We’ve found that installing a patch on our servers during an agreed weekend quiet period with no user activity can take 5+ hours to complete on just one or two servers in the cluster, requiring us to reschedule the rest for the next weekend. I’m reading up about cluster aware updating but haven’t had a chance to test this yet. Is this something anyone here has used and does it help?
We’re also reconfiguring one of our clusters so that instead of our servers hosting a mix of primary and secondary systems side by side, we will have dedicated servers for primary replicas, and dedicated servers for secondary’s.
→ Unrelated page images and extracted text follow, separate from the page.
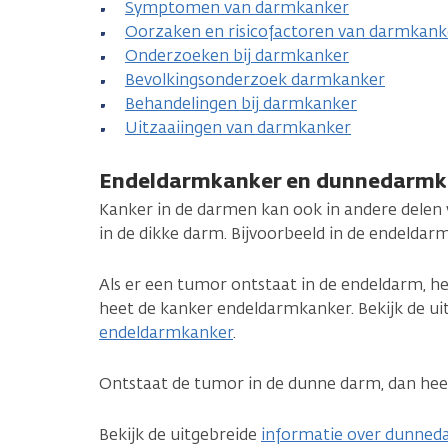
Symptomen van darmkanker
Oorzaken en risicofactoren van darmkank
Onderzoeken bij darmkanker
Bevolkingsonderzoek darmkanker
Behandelingen bij darmkanker
Uitzaaiingen van darmkanker
Endeldarmkanker en dunnedarmk
Kanker in de darmen kan ook in andere dele
in de dikke darm. Bijvoorbeeld in de endeldar
Als er een tumor ontstaat in de endeldarm, he
heet de kanker endeldarmkanker. Bekijk de u
endeldarmkanker
.
Ontstaat de tumor in de dunne darm, dan he
Bekijk de uitgebreide
informatie over dunne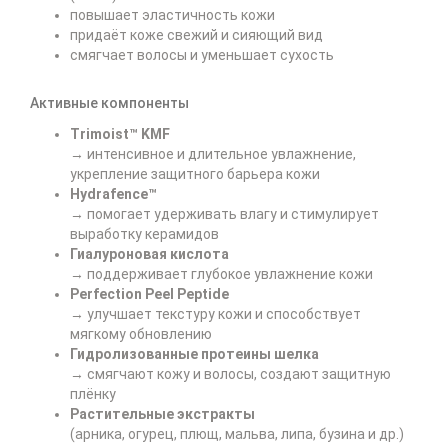
повышает эластичность кожи
придаёт коже свежий и сияющий вид
смягчает волосы и уменьшает сухость
Активные компоненты
Trimoist™ KMF
→ интенсивное и длительное увлажнение,
укрепление защитного барьера кожи
Hydrafence™
→ помогает удерживать влагу и стимулирует
выработку керамидов
Гиалуроновая кислота
→ поддерживает глубокое увлажнение кожи
Perfection Peel Peptide
→ улучшает текстуру кожи и способствует
мягкому обновлению
Гидролизованные протеины шелка
→ смягчают кожу и волосы, создают защитную
плёнку
Растительные экстракты
(арника, огурец, плющ, мальва, липа, бузина и др.)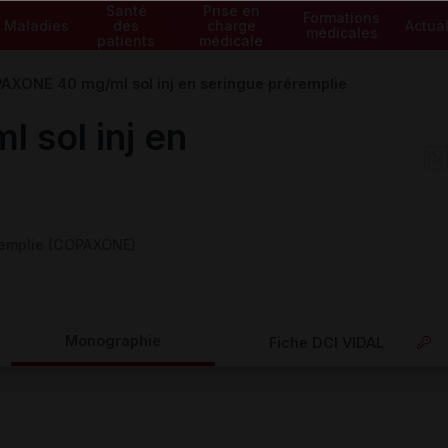
Santé
Prise en
Formations
Maladies
des
charge
Actual
médicales
patients
médicale
AXONE 40 mg/ml sol inj en seringue préremplie
sol inj en
remplie (COPAXONE)
Monographie
Fiche DCI VIDAL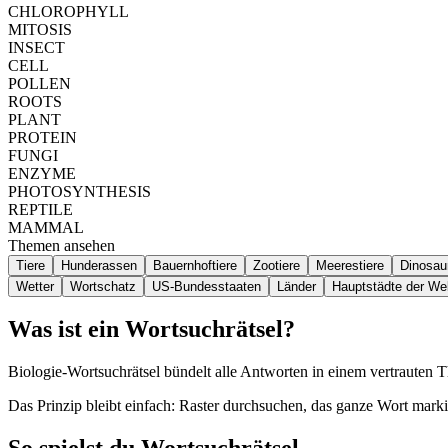
CHLOROPHYLL
MITOSIS
INSECT
CELL
POLLEN
ROOTS
PLANT
PROTEIN
FUNGI
ENZYME
PHOTOSYNTHESIS
REPTILE
MAMMAL
Themen ansehen
Tiere
Hunderassen
Bauernhoftiere
Zootiere
Meerestiere
Dinosaur
Wetter
Wortschatz
US-Bundesstaaten
Länder
Hauptstädte der Wel
Was ist ein Wortsuchrätsel?
Biologie-Wortsuchrätsel bündelt alle Antworten in einem vertrauten 
Das Prinzip bleibt einfach: Raster durchsuchen, das ganze Wort marki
This should make it easier to plan patching as we can at least more easily ensure that we are never patching the live server, which currently is logistically difficult to commit to in our mix and match type setup.
When will mother Microsoft release something similar to Oracle RAC? Something where we can patch an instance and “live moving” user database connection to other node of the cluster with zero downtime? Came on!
About the same time people get the spelling & grammar right in their comments. Come on! 😉
don’t bully me, I’m Italian, my “spelling & grammar” is the first source of mistakes 🙂
Four years on and generally the landscape looks…
Hi Brent, apologies for the comment on an old post.. My SQL server farm has been neglected with patching OS level & SQL server level (because they are critical systems, outages are hard to come by).
An option is to patch the secondary nodes of our AOAG clusters up to the latest patch one month, then the next month the business agree to schedule a fail over out of hours.. I can then patch the new secondary (old primary). This will mean the nodes wont be on the same patch level for a month.. is this “a no no”?
Dan – for general questions, head to a Q&A site like https://dba.stackexchange.com.
I am just getting used to the topic of availability groups and wonder why it is important to set the failover mode to “manual” before patching?
Hi! For questions, you’re best off hitting SQLhelp: https://www.brentozar.com/go/sqlhelp
Thanks but sql aoag if following rolling updates , secondary replicate > testing >primary replica , that kinda sequence , downtown can be limited to the minimum , is not that not true ?
what we do is that after one node has been patched, a thorough test will be launched to make sure applications will be running fine on the patched node. Only after that step can we move onto the patch the rest node.
If sth happened after first node is patched, at least sql instance will be still running on a single node ( assuming 2 node cluster ) and graceful remediation process can take place.